Monday, July 14, 2014

Bell Labs recently hit the headlines for stealing a 10Gbit/s world-record speed over existing copper wires—setting the benchmark for ultra-broadband applications and solving the fibre-to-residence problem. This was two months after it celebrated a return to its original R&D business model.

Fibre cables for high-speed Internet services are being laid all throughout the country and world, but at a relatively slow rate due to the "curb-to-residence" problem. Many home owners are reluctant to let their lawns be dug up to lay fibre from the curb to the house, and many Internet providers are reluctant to incur the cost. Now Alcatel-Lucent's Bell Labs has invented a solution—a method of running 1Gbit/s to 10Gbit/s broadband signals from the curb to the residence using the existing copper telephone lines already there.

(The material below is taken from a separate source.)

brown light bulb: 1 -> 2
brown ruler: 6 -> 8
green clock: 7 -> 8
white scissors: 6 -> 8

"Cost and time-to-market are the two of the biggest factors in bringing fibre to the home," Keith Russell, senior marketing manager for Alcatel-Lucent's Fixed Networks, told EE Times. "If you can imagine being an operator that is deploying and all fibre network they have to put new infrastructure into every unit. And as you put fibre into neighbourhoods there's a high cost to that, but when you get to the curb and try to get across their property—maybe digging up the lawn or going under the driveway—there is a lot of cost to that too. Even avoiding that last little bit by using copper deployment can save an operator a lot of time and money."

Bell Labs' broadband-over-copper technology, called XG-Fast, is an extension of the digital subscriber line (DSL) standard under development at the International Telegraph Union Telecommunication (ITU-T) standardisation group. Called G.fast, it is expected to deliver speeds of 200Mbit/s to 500Mbit/s. By the time G.fast is deployed circa 2015, Alcatel-Lucent hopes to have readied commercial versions of Bell Labs G.fast extension—XG-Fast—offering 1Gbit/s to 10Gbit/s speeds. Bell Labs also demonstrated the "holy grail" of broadband-over-copper—1Gbit/s symmetrical ultra-broadband access (allowing simultaneous uploads and downloads at 1Gbit/s per second).

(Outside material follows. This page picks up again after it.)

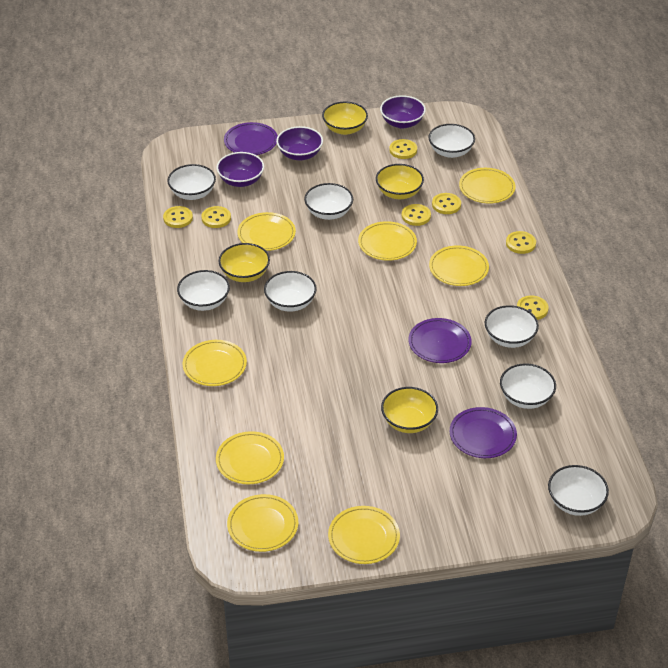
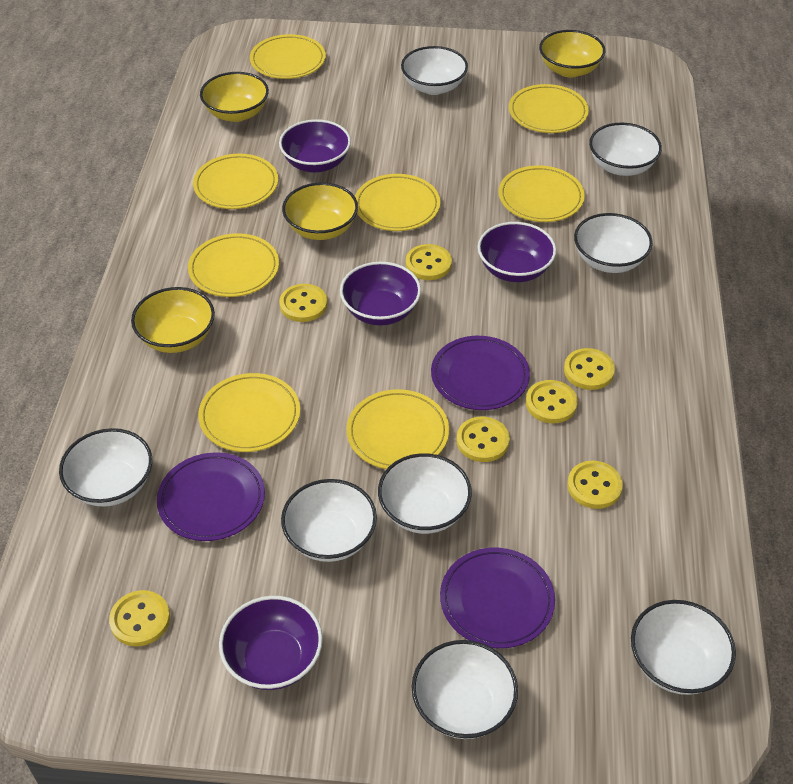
purple bowl: 3 -> 4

The limitations of XG-Fast, however, are that the 10Gbit speed only for runs of 30m and requires bonding two copper pairs, whereas the 1Gbit/s speed requires only a single copper pair, but can provide symmetrical ultra-broadband access for over 70m, making it indistinguishable from Fibre-to-the-Home (FTTH).

Bell Labs' new XG-Fast carries broadband frequencies over copper from the curb to the residence at 1Gbit/s to 10Gbit/s broadband speeds.

XG-Fast offers its higher performance (over shorter distances) by upping the standard 106MHz frequency of G.fast, which gives it 500Mbit/s for 100m, to 500MHz, thus achieving 10Gbit/s speeds over 30m. The 1Gbit/s symmetrical speeds over 70m were achieved at a frequency of 350MHz.